Court Opinion

ID: 8261732
Source: CourtListenerOpinion
Date Created: 2022-10-16 15:55:05.573447+00
Date Added: 2024-06-11T16:43:12.284299
License: Public Domain

Biggs, J.
(dissenting). — The majority opinion properly states that appellate courts will not review the action of trial courts in granting new trials unless satisfied that the order was the result of injudicial bias. This is but a general statement of the rule which is to be found in many decisions. The profession needed some standard or rule by which “injudicial bias” could be determined. The supreme court announced the rule in Bank v. Wood, 124 Mo. 172, to the effect that if there appeared to be “a substantial conflict” in the evidence' the action of a trial court in granting a new trial ought not to be disturbed. This court has followed and applied that rule in Degge v. Express Co., 64 Mo. App. 102, and Shaughnessy v. R. R., 68 Mo. App. 152. That there was substantial evidence in the case at bar that the husband acted for the wife in contracting for and superintending the building of the house, there can be no question. The majority opinion concedes this. "We reviewed the same state of facts in the case of McDonnell v. Nicolson, 67 Mo.
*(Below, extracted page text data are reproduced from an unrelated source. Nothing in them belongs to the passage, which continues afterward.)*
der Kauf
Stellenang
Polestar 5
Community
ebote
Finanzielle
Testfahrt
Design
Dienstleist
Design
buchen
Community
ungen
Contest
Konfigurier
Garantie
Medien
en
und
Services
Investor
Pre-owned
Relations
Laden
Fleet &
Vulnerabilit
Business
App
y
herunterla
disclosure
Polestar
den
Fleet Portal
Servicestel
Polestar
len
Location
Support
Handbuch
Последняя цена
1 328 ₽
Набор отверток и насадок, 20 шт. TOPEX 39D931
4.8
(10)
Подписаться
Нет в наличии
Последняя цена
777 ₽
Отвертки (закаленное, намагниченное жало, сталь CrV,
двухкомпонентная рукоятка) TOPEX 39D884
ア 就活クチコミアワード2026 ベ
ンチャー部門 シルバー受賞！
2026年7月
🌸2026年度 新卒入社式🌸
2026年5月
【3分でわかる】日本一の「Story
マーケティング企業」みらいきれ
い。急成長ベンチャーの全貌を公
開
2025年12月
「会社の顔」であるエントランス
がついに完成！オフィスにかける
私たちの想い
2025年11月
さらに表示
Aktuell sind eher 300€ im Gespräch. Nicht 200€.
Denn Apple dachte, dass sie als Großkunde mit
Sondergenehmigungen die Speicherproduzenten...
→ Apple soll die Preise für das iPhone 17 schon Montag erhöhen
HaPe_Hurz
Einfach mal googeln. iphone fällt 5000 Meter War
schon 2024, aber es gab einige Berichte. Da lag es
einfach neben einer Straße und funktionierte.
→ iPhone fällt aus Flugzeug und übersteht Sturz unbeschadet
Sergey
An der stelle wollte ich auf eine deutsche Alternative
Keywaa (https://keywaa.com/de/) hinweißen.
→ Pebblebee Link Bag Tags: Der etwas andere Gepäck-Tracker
App. 408, except in that case there was slight evidence tending to prove that Stevens, in paying for the house, used some of his wife’s money. I wrote the opinion in that case, and was strongly impressed with the belief of the existence of the alleged *19agency. The opinion of my associates ignores the rule stated in Bank v. Wood, supra, and in my judgment it will have a tendency to produce confusion and uncertainty as to this important rule of appellate practice. I am of the opinion that their decision is opposed to that of the supreme court in Bank v. Wood, supra, and for that reason the cause ought to he certified to the supreme court.